…Была только боль… Она существовала сама по себе. Единственная во всей Вселенной. И была огромна. Чудовищно огромна! Где-то в чёрных глубинах этой боли плавало что-то неизмеримо малое, готовое вот-вот исчезнуть, раствориться в Бездне Страдания. Потом это крохотное и ничтожное превратилось в клубок каких-то бессвязных воспоминаний, коротких, как вспышки молний. Каких молний? Каких воспоминаний? Что это вообще такое? Ведь во всей Вселенной нет ничего! Есть только Великая Боль!.. Но появилось ещё что-то. Запах! Тошнотворный. Запах горелого мяса. А что такое запах? И откуда я знаю, что так пахнет горелое мясо? Я? Кто – «я»?.. Потом это ничтожно малое создание, плавающее в мучительной темноте, вдруг стало стремительно увеличиваться. И появился Свет!.. Но боль от этого стала ещё сильнее. Теперь не я плавал в ней одинокой пылинкой, а она была во мне. В каждой моей клеточке! Появились звуки. И первыми из них были слова на чужом языке, произнесённые где-то совсем рядом. Я понял их смысл. Он был примерно таков: "Командир, этот пёс приходит в себя!" Откуда здесь собаки? Прошло ещё пару мгновений, я осознал, что речь идёт обо мне.
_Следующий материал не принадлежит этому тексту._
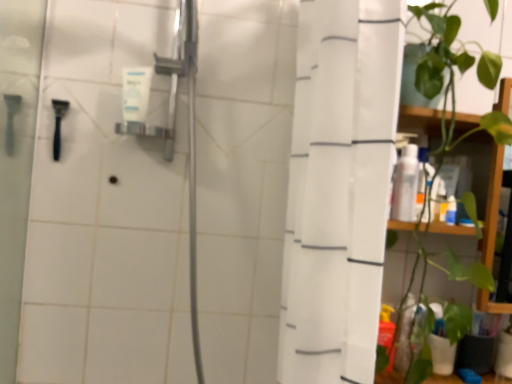
Question: Does white matte tube at upper center, marked as the first toiletry in a left-to-right arrangement, have a larger size compared to green leafy plant at right?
Кто-то сильно пнул меня в бок ногой. Странно, что среди океана страдания я смог ощутить новую острую боль. Скорей всего, этим ударом мне сломали пару рёбер… Я застонал и перекатился на бок. Голова закружилась и меня стошнило. Рядом кто-то раздражённо выругался. Я понял, что этот кто-то мочится на меня. Прямо на лицо. Сознание вернулось полностью, память тоже…
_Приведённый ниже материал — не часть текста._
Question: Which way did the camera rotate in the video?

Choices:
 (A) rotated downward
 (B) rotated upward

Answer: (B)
…Затянувшаяся, вяло текущая перестрелка. Ожидание конца. Лихорадочный поиск гранаты. Когда солдат, посланный командиром противника, всё-таки зашёл мне во фланг и приблизился на расстояние броска гранаты, он тут же воспользовался этой редкой возможностью. Но граната не разорвалась сразу, а успела немного скатиться вниз по камням. Поэтому меня не убило, а только контузило.
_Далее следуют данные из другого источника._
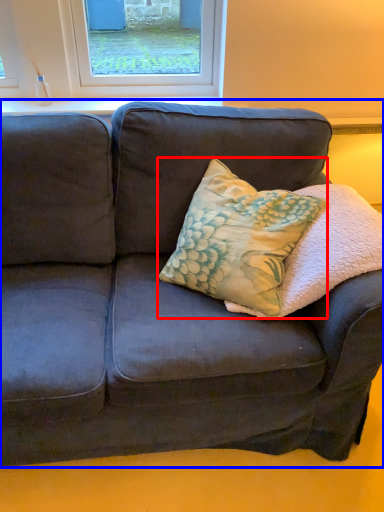
Question: Which object appears closest to the camera in this image, throw pillow (highlighted by a red box) or studio couch (highlighted by a blue box)?

Choices:
 (A) throw pillow
 (B) studio couch

Answer: (A)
Очнулся я уже со связанными руками, лежа на камнях. Воины с молчаливым интересом наблюдали, как один из них наспех перевязывал мои раны. Это отнюдь не обрадовало. Значит, им нужно, чтобы я не подох раньше времени от потери крови. А для чего в такой ситуации человеку не давали умереть сразу, было понятно и дураку. Перед тем, как убить, из меня будут вытягивать всё, что знаю. Пытки!.. Вот уж чего хотелось бы избежать во что бы то ни стало! Не получилось. Видно, такая напоследок предначертана участь…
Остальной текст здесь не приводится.